UNA FICTION, UNA SCUOLA (VERA)
Chissà se Pezzi unici avrà convinto qualche ragazza o qualche ragazzo a fare artigianato. Magari le emozioni che può provocare una fiction televisiva sono più efficaci di tante promesse, magari fatte in buona fede, ma buttate un po’ là, improvvisando, pur di rispondere a un’attesa di sostegno e rilancio che dura da decenni. Cinzia Th Torrini ha fatto dell’artigianato fiorentino il perno di un giallo e, insieme, un’occasione di riscatto sociale. Gli ha dato insomma un tocco di sacralità immersa nella vita di ogni giorno. È una visione da condividere: da sempre pensiamo che gli artigiani costituiscano la più straordinaria aristocrazia cittadina, capaci come sono di legare nelle loro attività mani e testa, sulla scia dei nostri grandi maestri dell’arte e delle loro botteghe. La realtà però ci consegna a scadenze regolari bilanci negativi del comparto. Laboratori e addetti che diminuiscono ogni anno, insieme con il fatturato. Nel 2019 in Toscana si sono perse oltre 800 aziende artigiane e circa 5.500 posti di lavoro. Qualcosa si è fatto, anche di molto importante, per frenare la crisi; basti pensare all’impegno dell’ex presidente dell’Ente (allora la Fondazione si chiamava così) Cassa di Risparmio sulla formazione dei giovani artigiani, oppure alla realizzazione del Conventino in via Giano Della Bella, dove tutti i giorni un gruppo di artigiani produce, espone e vende i propri manufatti in spazi individuali. Appena ieri l’assessore Cecilia Del Re ha annunciato il varo di «Autentica Firenze», che darà la possibilità agli artigiani di avvicinare al loro lavoro fiorentini e turisti con esperienze offerte su un sito ad hoc.
Però non basta. Ci sarebbe bisogno di un rilancio di portata mondiale. Con investimenti adeguati. Per trasformare una necessità in un’opportunità. Firenze si deve scrollare di dosso il peso di un artigianato di maniera, parassitario, che ha perso ogni genuinità e che vuole solo sfruttare una fama per trarne il massimo profitto commerciale. Al contrario, bisognerebbe puntare su un artigianato di altissima qualità però non confinati in nicchie nascoste. Perché non pensare a una grande scuola internazionale dell’artigianato? Nel forum che si tenne nella sede del nostro giornale durante l’ultima campagna elettorale, il sindaco Dario Nardella annunciò l’imminente nascita di una «Fl0rence Foundation» che avrebbe raccolto i contributi dei tanti stranieri che, dagli Usa alla Russia e alla Cina, vorrebbe destinare alla città. Come pegno. Un pegno d’amore. È un progetto che si è rivelato irrealizzabile?
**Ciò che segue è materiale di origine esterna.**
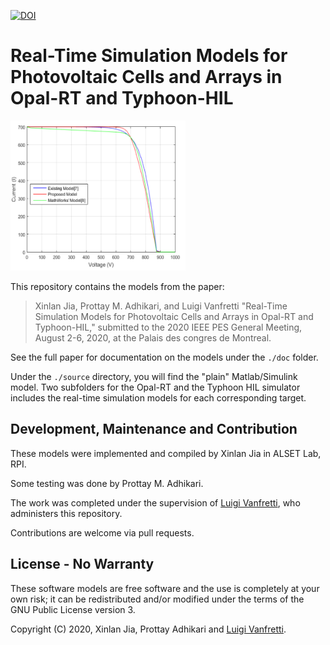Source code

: [![DOI](https://zenodo.org/badge/234182311.svg)](https://zenodo.org/badge/latestdoi/234182311)

# Real-Time Simulation Models for Photovoltaic Cells and Arrays in Opal-RT and Typhoon-HIL
<img src="https://github.com/ALSETLab/pvmodel2020/blob/master/ALSET_PV_models/pic/pic.png" data-canonical-src="https://github.com/ALSETLab/pvmodel2020/blob/master/ALSET_PV_models/pic/pic.png" width="280" height="240" />

This repository contains the models from the paper:
> Xinlan Jia, Prottay M. Adhikari, and Luigi Vanfretti "Real-Time Simulation Models for Photovoltaic Cells and Arrays in Opal-RT and Typhoon-HIL," submitted to the 2020 IEEE PES General Meeting, August 2-6, 2020, at the Palais des congres de Montreal.

See the full paper for documentation on the models under the `./doc` folder.

Under the `./source` directory, you will find the "plain" Matlab/Simulink model. Two subfolders for the Opal-RT and the Typhoon HIL simulator includes the real-time simulation models for each corresponding target.


## Development, Maintenance and Contribution
These models were implemented and compiled by Xinlan Jia in ALSET Lab, RPI.

Some testing was done by Prottay M. Adhikari.

The work was completed under the supervision of [Luigi Vanfretti](https://github.com/lvanfretti), who administers this repository.

Contributions are welcome via pull requests.

## License - No Warranty

These software models are free software and the use is completely at your own risk; it can be redistributed and/or modified under the terms of the GNU Public License version 3.

Copyright (C) 2020, Xinlan Jia, Prottay Adhikari and [Luigi Vanfretti](https://github.com/lvanfretti).
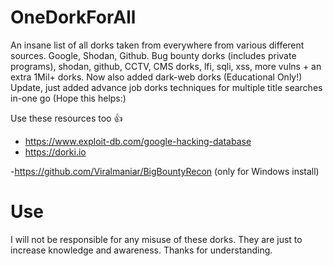 # OneDorkForAll
An insane list of all dorks taken from everywhere from various different sources. Google, Shodan, Github.
Bug bounty dorks (includes private programs), shodan, github, CCTV, CMS dorks, lfi, sqli, xss, more vulns + an extra 1Mil+ dorks.
Now also added dark-web dorks (Educational Only!) Update, just added advance job dorks techniques for multiple title searches in-one go (Hope this helps:)

Use these resources too 👍
- https://www.exploit-db.com/google-hacking-database
- https://dorki.io

-https://github.com/Viralmaniar/BigBountyRecon (only for Windows install)

# Use
I will not be responsible for any misuse of these dorks. They are just to increase knowledge and awareness. Thanks for understanding.
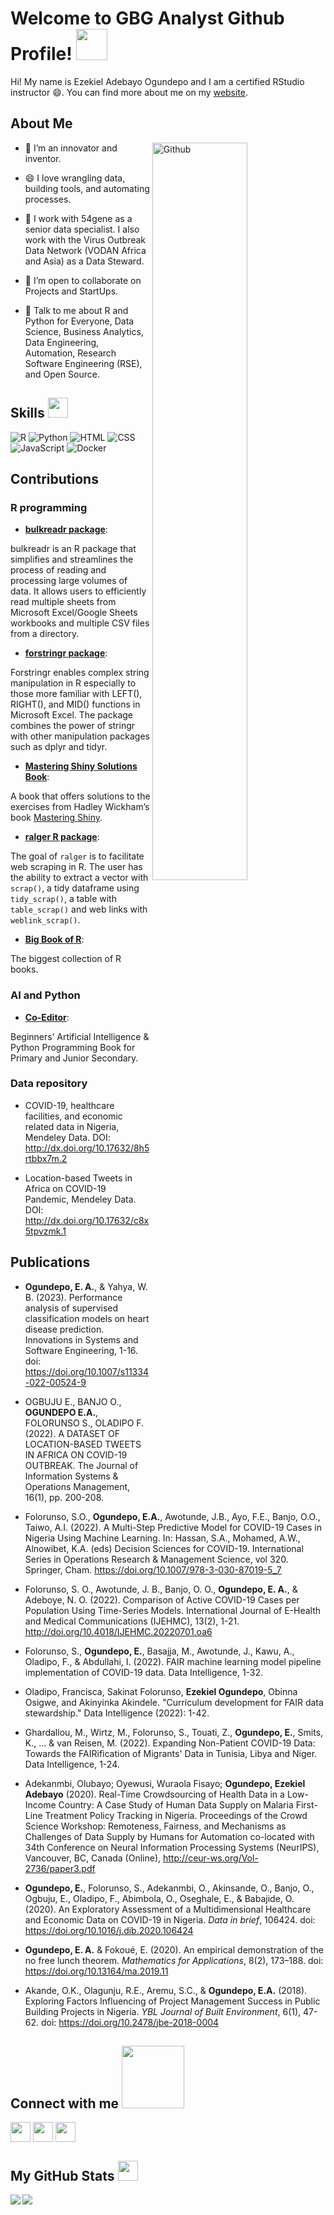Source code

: <h1> Welcome to GBG Analyst Github Profile! <img src = "https://raw.githubusercontent.com/MartinHeinz/MartinHeinz/master/wave.gif" width = 50px> </h1>
<p align='center'>

Hi! My name is Ezekiel Adebayo Ogundepo and I am a certified RStudio instructor :smile:. You can find more about me on my [website](https://bit.ly/gbganalyst).

<h2> About Me</h2>


<img width="55%" align="right" alt="Github" src="https://raw.githubusercontent.com/onimur/.github/master/.resources/git-header.svg" />


- 🔭 I’m an innovator and inventor.

- 😄 I love wrangling data, building tools, and automating processes.

- 🌱 I work with 54gene as a senior data specialist. I also work with the Virus Outbreak Data Network (VODAN Africa and Asia) as a Data Steward.
 
- 👯 I’m open to collaborate on Projects and StartUps.   

- 💬 Talk to me about R and Python for Everyone, Data Science, Business Analytics, Data Engineering, Automation, Research Software Engineering (RSE), and Open Source.

<h2> Skills <img src = "https://media2.giphy.com/media/QssGEmpkyEOhBCb7e1/giphy.gif?cid=ecf05e47a0n3gi1bfqntqmob8g9aid1oyj2wr3ds3mg700bl&rid=giphy.gif" width = 32px> </h2>

![R](https://img.shields.io/badge/-R-blue?style=flat-square&logo=R&link=https://github.com/gbganalyst/)
![Python](https://img.shields.io/badge/-Python-yellow?style=flat-square&logo=python&link=https://github.com/gbganalyst/)
![HTML](https://img.shields.io/badge/-HTML-ivory?style=flat-square&logo=HTML5&link=https://github.com/gbganalyst/)
![CSS](https://img.shields.io/badge/-CSS-GREEN?style=flat-square&logo=CSS3&link=https://github.com/gbganalyst/)
![JavaScript](https://img.shields.io/badge/-JavaScript-black?style=flat-square&logo=javascript&link=https://github.com/gbganalyst/)
![Docker](https://img.shields.io/badge/-Docker-grey?style=flat-square&logo=docker&link=https://github.com/gbganalyst/)


## Contributions

### R programming

- **[bulkreadr package](https://gbganalyst.github.io/bulkreadr)**: 

bulkreadr is an R package that simplifies and streamlines the process of reading and processing large volumes of data. It allows users to efficiently read multiple sheets from Microsoft Excel/Google Sheets workbooks and multiple CSV files from a directory.  

- **[forstringr package](https://gbganalyst.github.io/forstringr)**: 

Forstringr enables complex string manipulation in R especially to those more familiar with LEFT(), RIGHT(), and MID() functions in Microsoft Excel. The package combines the power of stringr with other manipulation packages such as dplyr and tidyr.  


- **[Mastering Shiny Solutions Book](https://mastering-shiny-solutions.org/)**:

A book that offers solutions to the exercises from Hadley Wickham’s book [Mastering Shiny](https://mastering-shiny.org/). 

- **[ralger R package](https://feddelegrand7.github.io/ralger/)**: 

The goal of `ralger` is to facilitate web scraping in R. The user has the ability to extract a vector with `scrap()`, a tidy dataframe using `tidy_scrap()`, a table with `table_scrap()` and web links with `weblink_scrap()`.

- **[Big Book of R](https://www.bigbookofr.com)**:  

The biggest collection of R books. 


### AI and Python

- **[Co-Editor](https://www.datasciencenigeria.org/ai-beginners)**: 

Beginners’ Artificial Intelligence & Python Programming Book for Primary and Junior Secondary.  

### Data repository

- COVID-19, healthcare facilities, and economic related data in Nigeria,  Mendeley Data. DOI: http://dx.doi.org/10.17632/8h5rtbbx7m.2 

- Location-based Tweets in Africa on COVID-19 Pandemic, Mendeley Data.  DOI: http://dx.doi.org/10.17632/c8x5tpvzmk.1

## Publications

- **Ogundepo, E. A.**, & Yahya, W. B. (2023). Performance analysis of supervised classification models on heart disease prediction. Innovations in Systems and Software Engineering, 1-16. doi: https://doi.org/10.1007/s11334-022-00524-9

- OGBUJU E., BANJO O., **OGUNDEPO E.A.**, FOLORUNSO S., OLADIPO F. (2022). A DATASET OF LOCATION-BASED TWEETS IN AFRICA ON COVID-19 OUTBREAK. The Journal of Information Systems & Operations Management, 16(1), pp. 200-208.

- Folorunso, S.O., **Ogundepo, E.A.**, Awotunde, J.B., Ayo, F.E., Banjo, O.O., Taiwo, A.I. (2022). A Multi-Step Predictive Model for COVID-19 Cases in Nigeria Using Machine Learning. In: Hassan, S.A., Mohamed, A.W., Alnowibet, K.A. (eds) Decision Sciences for COVID-19. International Series in Operations Research & Management Science, vol 320. Springer, Cham. https://doi.org/10.1007/978-3-030-87019-5_7


- Folorunso, S. O., Awotunde, J. B., Banjo, O. O., **Ogundepo, E. A.**, & Adeboye, N. O. (2022). Comparison of Active COVID-19 Cases per Population Using Time-Series Models. International Journal of E-Health and Medical Communications (IJEHMC), 13(2), 1-21. http://doi.org/10.4018/IJEHMC.20220701.oa6


- Folorunso, S., **Ogundepo, E.**, Basajja, M., Awotunde, J., Kawu, A., Oladipo, F., & Abdullahi, I. (2022). FAIR machine learning model pipeline implementation of COVID-19 data. Data Intelligence, 1-32.
  
- Oladipo, Francisca, Sakinat Folorunso, **Ezekiel Ogundepo**, Obinna Osigwe, and Akinyinka Akindele. "Curriculum development for FAIR data stewardship." Data Intelligence (2022): 1-42. 

- Ghardallou, M., Wirtz, M., Folorunso, S., Touati, Z., **Ogundepo, E.**, Smits, K., ... & van Reisen, M. (2022). Expanding Non-Patient COVID-19 Data: Towards the FAIRification of Migrants' Data in Tunisia, Libya and Niger. Data Intelligence, 1-24.

- Adekanmbi, Olubayo; Oyewusi, Wuraola Fisayo; **Ogundepo, Ezekiel Adebayo** (2020). Real-Time Crowdsourcing of Health Data in a Low-Income Country: A Case Study of Human Data Supply on Malaria First-Line Treatment Policy Tracking in Nigeria. Proceedings of the Crowd Science Workshop: Remoteness, Fairness, and Mechanisms as Challenges of Data Supply by Humans for Automation co-located with 34th Conference on Neural Information Processing Systems (NeurIPS), Vancouver, BC, Canada (Online), http://ceur-ws.org/Vol-2736/paper3.pdf

- **Ogundepo, E.**, Folorunso, S., Adekanmbi, O., Akinsande, O., Banjo, O., Ogbuju, E., Oladipo, F., Abimbola, O., Oseghale, E., & Babajide, O. (2020). An Exploratory Assessment of a Multidimensional Healthcare and Economic Data on COVID-19 in Nigeria. *Data in brief*, 106424. doi: https://doi.org/10.1016/j.dib.2020.106424 

- **Ogundepo, E. A.** & Fokoué, E. (2020). An empirical demonstration of the no free lunch theorem. *Mathematics for Applications*, 8(2), 173–188. doi: https://doi.org/10.13164/ma.2019.11

- Akande, O.K., Olagunju, R.E., Aremu, S.C., & **Ogundepo, E.A.** (2018). Exploring Factors Influencing of Project Management Success in Public Building Projects in Nigeria. *YBL Journal of Built Environment*, 6(1), 47-62. doi: https://doi.org/10.2478/jbe-2018-0004

<h2> Connect with me <img src='https://raw.githubusercontent.com/ShahriarShafin/ShahriarShafin/main/Assets/handshake.gif' width="100px"> </h2>
<a href = 'https://www.twitter.com/gbganalyst'> <img width = '32px' align= 'center' src="https://raw.githubusercontent.com/rahulbanerjee26/githubAboutMeGenerator/main/icons/twitter.svg"/></a> 
<a href = 'https://https://www.linkedin.com/in/ezekiel-ogundepo/'> <img width = '32px' align= 'center' src="https://raw.githubusercontent.com/rahulbanerjee26/githubAboutMeGenerator/main/icons/linked-in-alt.svg"/></a> 
<a href = 'https://www.github.com/gbganalyst'> <img width = '32px' align= 'center' src="https://raw.githubusercontent.com/rahulbanerjee26/githubAboutMeGenerator/main/icons/github.svg"/></a> 

<h2> My GitHub Stats <img src='https://media1.giphy.com/media/du3J3cXyzhj75IOgvA/giphy.gif?cid=ecf05e47x2g034i9pzwtzzsd3xgg2w9nr94t4tflbbgo3008&rid=giphy.gif' width='32px'> </h2>

<a href="https://github.com/gbganalyst/github-readme-stats">
  <img align="left" src="https://github-readme-stats.vercel.app/api?username=gbganalyst&count_private=true&show_icons=true&theme=radical"/>
</a>
<a href="https://github.com/gbganalyst/convoychat">
  <img align="center" src="https://github-readme-stats.vercel.app/api/top-langs/?username=gbganalyst"/>
</a>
Si tratterebbe di un tassello fondamentale in quel puzzle delle eccellenze fiorentine che va dalla migliore industria alle più dinamiche istituzioni culturali, dalla Fondazione Palazzo Strozzi a Pitti, tanto per fare alcuni nomi. Un panorama, non un deserto, nel quale il nuovo sovrintendente Alexander Pereira intende inserire stabilmente anche il Maggio musicale. Un disegno, quello della scuola internazionale di artigianato, che tra l’altro servirebbe al sindaco per darsi un obiettivo tutto suo, senza impiccarsi ai progetti voluti dai suoi predecessori, come le tramvie e il nuovo stadio, con destini incerti come le loro fortune.
P.S. Stanotte l’arcivescovo di Firenze celebrerà la messa a Barberino di Mugello, rappresentando idealmente l’abbraccio di tutta la Diocesi, e non solo, alla popolazione colpita dal terremoto. Un messaggio di condivisione concreta per un evento che si è rivelato più grave di quanto sembrasse, in assenza di feriti. Buon Natale a tutti.